I took some pictures of the current server setup. On top you can see the backup server for DNS/MX, which also controls the 4-port USB serial adapter, for management.
Saturday, September 27, 2008
Friday, September 26, 2008
Ok, so we still have hangs. The blog neppe.no (which uses a lot of memory for PHP) and ZFS are the culprits. I had to undo some "fixes" to have neppe.no working at all. Until we have neppe.no using less memory, or more memory in the machine, we are going to have some occasional hangs. When the hangs happens, sometimes processes die. Because of this I have extended the monitoring on Totem to also check things like the mail queue length, and that Amavis/Postgrey are up and running. Should help to keep things up and running, and mail flowing.
Tuesday, September 23, 2008
It seems the recent server hangs are related to rewrite rules in Apache and the generation of one big PHP page several times in parallel. This makes the server use a lot of swap within a short time, and for the users -- hang. I have made some changes to the setup so that it hopefully doesn't happen again.

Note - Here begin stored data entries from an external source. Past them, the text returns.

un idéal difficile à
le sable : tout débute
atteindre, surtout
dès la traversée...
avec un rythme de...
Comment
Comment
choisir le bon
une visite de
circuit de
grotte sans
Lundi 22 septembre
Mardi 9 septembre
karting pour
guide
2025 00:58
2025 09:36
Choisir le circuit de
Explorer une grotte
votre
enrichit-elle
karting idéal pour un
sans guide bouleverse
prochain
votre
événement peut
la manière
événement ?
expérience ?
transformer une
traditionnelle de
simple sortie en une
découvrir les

Sunday, September 14, 2008
Wednesday, September 10, 2008
The last weeks we've had some hangs, lasting upto and hour or two, which I still have now been able to track down. It could be related to the fact that we are using ZFS now. In an attempt to avoid the hangs, I upgraded the mother OS (on the physical server) today. Unfortunately it did not come up after a reboot, which happened during a busy day at work. It took some time before I could look at it and also to find out what was wrong. According to Nagios, we were down from 12:46 to 20:52. And yes, I do get an SMS message if the server goes down.